The dealership conceded that its service advisors did not fit within the parameters of this regulation. But, it argued that the court should not defer to the regulation because the statute was ambiguous and could be interpreted to cover salesmen who service cars.

The 9th Circuit rejected this argument. It said the statute also could be interpreted to define a salesman as an employee who sells cars; a partsman as an employee who requisitions, stocks, and dispenses parts; and a mechanic as an employee who performs mechanical work on cars. "Service advisors do none of those things; they sell services for cars.
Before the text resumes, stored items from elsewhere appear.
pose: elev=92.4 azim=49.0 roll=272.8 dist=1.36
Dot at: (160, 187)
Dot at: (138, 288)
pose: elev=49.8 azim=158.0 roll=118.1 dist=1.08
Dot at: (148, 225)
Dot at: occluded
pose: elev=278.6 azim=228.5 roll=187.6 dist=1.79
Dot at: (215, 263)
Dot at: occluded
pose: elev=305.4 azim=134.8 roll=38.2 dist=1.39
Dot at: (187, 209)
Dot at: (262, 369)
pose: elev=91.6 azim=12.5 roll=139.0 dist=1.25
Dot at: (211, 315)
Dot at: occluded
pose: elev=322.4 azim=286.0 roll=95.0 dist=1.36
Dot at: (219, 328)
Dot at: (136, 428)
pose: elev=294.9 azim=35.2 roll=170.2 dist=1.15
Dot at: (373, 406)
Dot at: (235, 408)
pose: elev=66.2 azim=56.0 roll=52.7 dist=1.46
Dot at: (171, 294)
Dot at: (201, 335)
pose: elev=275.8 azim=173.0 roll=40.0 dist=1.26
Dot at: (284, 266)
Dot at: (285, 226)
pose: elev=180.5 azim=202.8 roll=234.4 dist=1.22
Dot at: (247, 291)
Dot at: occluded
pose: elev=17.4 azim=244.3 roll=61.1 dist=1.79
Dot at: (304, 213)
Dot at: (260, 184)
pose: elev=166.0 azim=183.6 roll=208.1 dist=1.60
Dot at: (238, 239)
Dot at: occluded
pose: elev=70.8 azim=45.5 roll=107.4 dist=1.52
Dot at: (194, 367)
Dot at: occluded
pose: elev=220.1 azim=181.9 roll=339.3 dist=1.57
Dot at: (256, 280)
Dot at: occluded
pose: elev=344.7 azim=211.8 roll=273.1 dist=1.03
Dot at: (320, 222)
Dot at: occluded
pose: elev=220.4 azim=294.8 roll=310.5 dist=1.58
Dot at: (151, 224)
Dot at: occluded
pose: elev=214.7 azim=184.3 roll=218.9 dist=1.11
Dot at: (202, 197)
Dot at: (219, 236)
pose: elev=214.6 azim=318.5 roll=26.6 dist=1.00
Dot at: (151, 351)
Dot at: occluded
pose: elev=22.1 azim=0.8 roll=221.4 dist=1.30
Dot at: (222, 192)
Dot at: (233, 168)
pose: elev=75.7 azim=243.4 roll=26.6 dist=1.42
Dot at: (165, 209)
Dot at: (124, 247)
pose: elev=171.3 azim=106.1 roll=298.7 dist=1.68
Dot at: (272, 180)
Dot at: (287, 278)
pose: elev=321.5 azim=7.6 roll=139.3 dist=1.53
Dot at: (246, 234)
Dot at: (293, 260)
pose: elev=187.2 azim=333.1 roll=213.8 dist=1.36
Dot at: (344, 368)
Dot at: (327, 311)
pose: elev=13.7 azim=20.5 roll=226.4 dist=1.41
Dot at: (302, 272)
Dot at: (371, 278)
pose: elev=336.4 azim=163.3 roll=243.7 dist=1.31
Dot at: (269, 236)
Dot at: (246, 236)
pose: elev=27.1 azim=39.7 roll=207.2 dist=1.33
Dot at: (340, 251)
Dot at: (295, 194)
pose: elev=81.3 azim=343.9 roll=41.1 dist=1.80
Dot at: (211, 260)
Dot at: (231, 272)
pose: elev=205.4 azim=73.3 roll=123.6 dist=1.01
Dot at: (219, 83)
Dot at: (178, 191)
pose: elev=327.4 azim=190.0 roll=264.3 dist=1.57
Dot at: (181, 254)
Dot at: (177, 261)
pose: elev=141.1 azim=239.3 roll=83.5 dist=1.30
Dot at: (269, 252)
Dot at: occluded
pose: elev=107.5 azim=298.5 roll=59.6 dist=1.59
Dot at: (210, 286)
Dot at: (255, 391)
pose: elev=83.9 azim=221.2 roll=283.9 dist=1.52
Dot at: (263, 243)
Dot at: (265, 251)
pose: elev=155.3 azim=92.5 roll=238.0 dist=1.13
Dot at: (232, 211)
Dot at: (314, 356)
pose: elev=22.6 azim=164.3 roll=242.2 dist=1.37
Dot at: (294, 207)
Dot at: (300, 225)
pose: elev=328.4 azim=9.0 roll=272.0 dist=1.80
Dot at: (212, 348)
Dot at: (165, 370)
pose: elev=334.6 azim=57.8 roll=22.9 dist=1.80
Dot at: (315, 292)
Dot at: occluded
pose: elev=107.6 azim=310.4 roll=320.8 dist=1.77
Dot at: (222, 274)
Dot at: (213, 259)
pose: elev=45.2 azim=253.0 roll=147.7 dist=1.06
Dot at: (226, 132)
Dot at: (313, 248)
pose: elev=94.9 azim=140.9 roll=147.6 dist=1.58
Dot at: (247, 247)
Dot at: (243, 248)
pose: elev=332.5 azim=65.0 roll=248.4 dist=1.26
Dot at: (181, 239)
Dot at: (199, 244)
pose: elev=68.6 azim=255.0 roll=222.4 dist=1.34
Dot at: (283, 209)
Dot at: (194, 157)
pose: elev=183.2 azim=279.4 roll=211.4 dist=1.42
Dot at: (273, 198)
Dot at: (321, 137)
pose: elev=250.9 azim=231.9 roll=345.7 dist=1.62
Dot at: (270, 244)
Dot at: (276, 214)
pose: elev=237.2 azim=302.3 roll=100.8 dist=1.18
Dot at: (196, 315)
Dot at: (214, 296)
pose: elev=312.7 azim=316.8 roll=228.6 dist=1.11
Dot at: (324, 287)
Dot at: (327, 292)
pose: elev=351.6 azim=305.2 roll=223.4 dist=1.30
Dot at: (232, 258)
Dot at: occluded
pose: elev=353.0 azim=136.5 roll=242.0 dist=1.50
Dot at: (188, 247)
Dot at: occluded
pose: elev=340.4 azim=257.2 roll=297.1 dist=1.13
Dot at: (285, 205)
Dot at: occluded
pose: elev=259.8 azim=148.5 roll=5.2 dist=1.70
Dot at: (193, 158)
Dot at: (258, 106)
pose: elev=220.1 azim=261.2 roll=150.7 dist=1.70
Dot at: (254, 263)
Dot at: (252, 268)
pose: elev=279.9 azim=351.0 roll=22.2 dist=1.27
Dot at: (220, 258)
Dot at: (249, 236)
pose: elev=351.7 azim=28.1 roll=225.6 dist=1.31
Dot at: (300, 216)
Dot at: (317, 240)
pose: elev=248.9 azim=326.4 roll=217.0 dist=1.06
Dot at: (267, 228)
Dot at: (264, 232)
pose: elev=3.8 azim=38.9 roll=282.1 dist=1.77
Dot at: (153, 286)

They do not sell cars; they do not stock parts; and they do not perform mechanical work on cars."

The dealership appealed to the Supreme Court, arguing that the Navarro ruling:

  • Conflicts with rulings from the 4th and 5th Circuits;
  • "Badly misconstrue[s]" the statute because "a service advisor is integral to the process of servicing vehicles at a dealership, and is the paradigmatic 'salesman'"; and
  • Will upend "decades of settled precedent" by which 18,000 franchised car dealerships have treated an estimated 45,000 service advisors as exempt, basing compensation packages primarily on sales commissions rather than hourly wages.

The plaintiffs, in turn, responded that:

  • There is not in fact a split in the circuits because the 4th and 5th Circuit rulings cited by the dealership predate the DOL's regulation, which was issued in 2011;
  • The 9th Circuit was correct in deferring to the DOL's regulation because the original statute was ambiguous; and
  • Any decision would have limited effect because most service advisors also could be exempt from overtime pay under an FLSA exemption for commissioned salespersons.

Navarro is the second FLSA case the Supreme Court has agreed to hear this term, following the Tyson Foods, Inc. v. Bouaphakeo case, which centers on the use of statistics to assess damages for a class instead of deciding damages individually for each employee.